I hope we shall not see his like again. Truly a piece of work.

Is it logically possible to take the Bible as entirely literally true? Some parts contradict other parts. That has to be reconciled and I fail to see how it can be. I'm not talking about geology and fossils or how Noah got the largest zoo ever onto a wooden boat. But internal consistency. It seems to me that the only way any of this could be "true" is to get very metaphorical. Which means I might as well base my beliefs on Lord of the Rings or Star Trek or Paddington Bear.

08 June, 2022 11:35  
Blogger Infidel753 said...

Well, Phelps's professed beliefs, then.

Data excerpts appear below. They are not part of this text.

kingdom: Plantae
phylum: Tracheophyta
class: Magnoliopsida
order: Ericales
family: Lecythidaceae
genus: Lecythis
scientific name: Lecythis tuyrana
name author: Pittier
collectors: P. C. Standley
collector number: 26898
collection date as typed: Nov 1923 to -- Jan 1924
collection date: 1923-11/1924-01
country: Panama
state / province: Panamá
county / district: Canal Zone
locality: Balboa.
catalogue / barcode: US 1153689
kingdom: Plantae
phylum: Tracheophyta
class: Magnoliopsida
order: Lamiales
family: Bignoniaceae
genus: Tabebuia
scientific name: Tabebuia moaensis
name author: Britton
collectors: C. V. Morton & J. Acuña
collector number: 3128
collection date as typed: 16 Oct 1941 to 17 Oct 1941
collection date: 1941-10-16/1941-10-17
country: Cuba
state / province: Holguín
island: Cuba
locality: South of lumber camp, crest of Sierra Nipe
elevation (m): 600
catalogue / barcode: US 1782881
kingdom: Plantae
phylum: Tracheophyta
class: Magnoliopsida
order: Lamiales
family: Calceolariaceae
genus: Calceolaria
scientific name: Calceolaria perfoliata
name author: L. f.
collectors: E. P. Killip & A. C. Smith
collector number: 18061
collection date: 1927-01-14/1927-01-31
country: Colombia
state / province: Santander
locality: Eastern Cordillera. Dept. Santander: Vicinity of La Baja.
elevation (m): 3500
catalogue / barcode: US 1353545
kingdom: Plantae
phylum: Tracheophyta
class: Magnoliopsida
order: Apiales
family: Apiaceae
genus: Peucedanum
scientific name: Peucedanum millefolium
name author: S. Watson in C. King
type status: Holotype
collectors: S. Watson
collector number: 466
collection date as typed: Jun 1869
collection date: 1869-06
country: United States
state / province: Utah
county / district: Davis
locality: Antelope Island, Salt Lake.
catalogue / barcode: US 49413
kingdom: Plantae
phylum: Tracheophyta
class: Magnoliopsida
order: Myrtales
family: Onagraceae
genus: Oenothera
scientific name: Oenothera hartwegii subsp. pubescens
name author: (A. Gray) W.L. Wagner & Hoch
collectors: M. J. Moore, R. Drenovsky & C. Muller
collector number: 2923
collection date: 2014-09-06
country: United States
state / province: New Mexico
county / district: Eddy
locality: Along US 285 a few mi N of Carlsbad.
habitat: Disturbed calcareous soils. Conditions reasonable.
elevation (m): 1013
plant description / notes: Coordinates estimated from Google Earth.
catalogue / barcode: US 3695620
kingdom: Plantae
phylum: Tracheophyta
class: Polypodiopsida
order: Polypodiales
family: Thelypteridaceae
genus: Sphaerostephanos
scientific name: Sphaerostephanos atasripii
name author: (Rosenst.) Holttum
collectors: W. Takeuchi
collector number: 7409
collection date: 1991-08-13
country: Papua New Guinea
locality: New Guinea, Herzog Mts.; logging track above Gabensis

I assume religionists of all stripes include some individuals whose stated views are partly a pose.

Muslims have various word-games to supposedly reconcile predestination with individual responsibility for sin. I assume Calvinists do as well, insofar as the general intellectual impoverishment of Protestantism allows for it.

Of course the contradictions in the Bible make it impossible to accept every detail as literally true, but that's what fundamentalism means, regardless of whether it's possible in the real world or not. We have words for lots of things that aren't congruent with objective reality. And fundamentalists certainly believe it's possible, however many fudges they need to make to deal with awkward cases.

Are you saying you don't accept Lord of the Rings as sacred truth? Heretic! :-)

09 June, 2022 00:15  
Anonymous Anonymous said...

Now thinking about Marville: Join Kal-AOL, son of Ted Turner, as he travels through time and learns God is Superman, dinosaurs were Jewish, and Adam is Wolverine. And it's all an ad for Marvel's new Epic Comics imprint...which didn't last. I think they were aiming for something like Vertigo?

And somehow no Marv Wolfman references, though he loved Christ symbolism in the 80s.

09 June, 2022 08:51  
Anonymous Anonymous said...

I mean, you can't punish the wicked if you're the one who made them so and still call yourself benevolent.

09 June, 2022 08:56  
Blogger Jack said...

Great point about fundamentalism! After reading that book, I didn't come away thinking that this religion was primarily about love of any sort.